Everyone thought “aliens” at first, but we knew that they were wrong. My wife and I had always been up on conspiracy theories. This was a sign of the times. These were neighbors, friends, and family. We had known them once. One could almost say “people,” but I could not bring myself to go so far. There were more of us then, and labeling did not seem so dire.
They came to us in a state of confusion. They followed us home, whining. They cried outside our windows at night. We tried to communicate, but nothing seemed to register. We were unable to penetrate the haze. Their memories were draining, leaking out the ears, a slow drip from the nostrils and then their tears washed out what was left of conscious thought. We had known them once, but this was something new. They seemed so sad, and all the sadder because they did not know why. We had no answers for them.
We allowed them indoors. At first, they did not take kindly to us, hiding timidly under tables and behind sofas with the cats. They crawled about sheepishly, making their sad, quiet noises to fill the silences. They charged my feet when I wandered the house and batted loose change under the refrigerator. My wife looked to them with the sincerest pity, offering table scraps as they crouched by her feet.
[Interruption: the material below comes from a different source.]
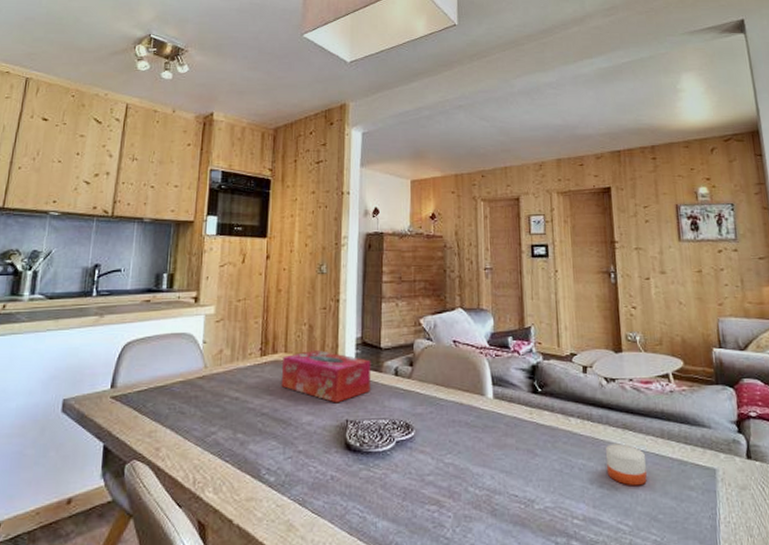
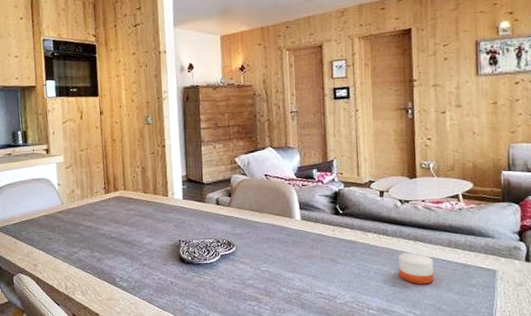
tissue box: present [281,350,371,403] -> none [123,187,197,228]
She said it was the least she could do.
That was when the streetlights went out and we knew it was spreading. I had always commented on the communicable nature of ignorance. Man controls the world as we understand it and man was deteriorating fast. First it was the electricity, then the water, the cable, the grocery stores. Everything ceased to function as the human race regressed.
There was something so warm and beautiful about our last lighted meal, before we saw the man in an electrician’s uniform chasing the neighbor’s car—in hot pursuit of the vehicle on all fours. There were less of us then, but we were still a number. Then we lost the neighbors.
The ignorance was painful and inhuman. We had not yet discovered how the ignorance was contracted. It was a plague. Maybe we deserved it. We could merely wait until the ignorance made off with our memories, turned our minds to mush and madness.
Then one day they were gone. They were not under the table, not behind the sofa with the cats. We almost missed their sad, quiet noises as we called their given names out the open windows. I kicked around the change that used to cover the kitchen floor.
We decided we would find them. Rather, we hoped they could find the way home. We stuck a cautious foot out the front door, then another. We looked for signs of them for a long time, turning over trashcans and peering behind sheds.
When we couldn’t find them, we sought signs of intelligence instead. Neither my wife nor I would admit it, but we feared the solitude of intellect. We did not want to be alone in our understanding. We were the animals of Noah’s ark and we were frightened.
When we had thoroughly searched the neighborhood, the alleyways and side streets, we turned around and started back home. The hands of defeat had never felt so cold against my skin as they did at that moment. I could feel the tears welling, but I hid them under the guise of strength.
I kissed my wife because I knew that together we would be alone for the rest of everything. As I pulled away from her tear stained face, my eyes fell to the ground and I saw it. All the intellect, the memories, the dreams and accomplishments gathered in a great pool at our feet. It looked like gasoline on the cracked asphalt— human fuel.
We wept and drank from the pool and were happy for a little while. I asked my wife if she thought this was the end of days, and she smiled because she knew that I knew the answer. We drank and we knew, and the world continued on.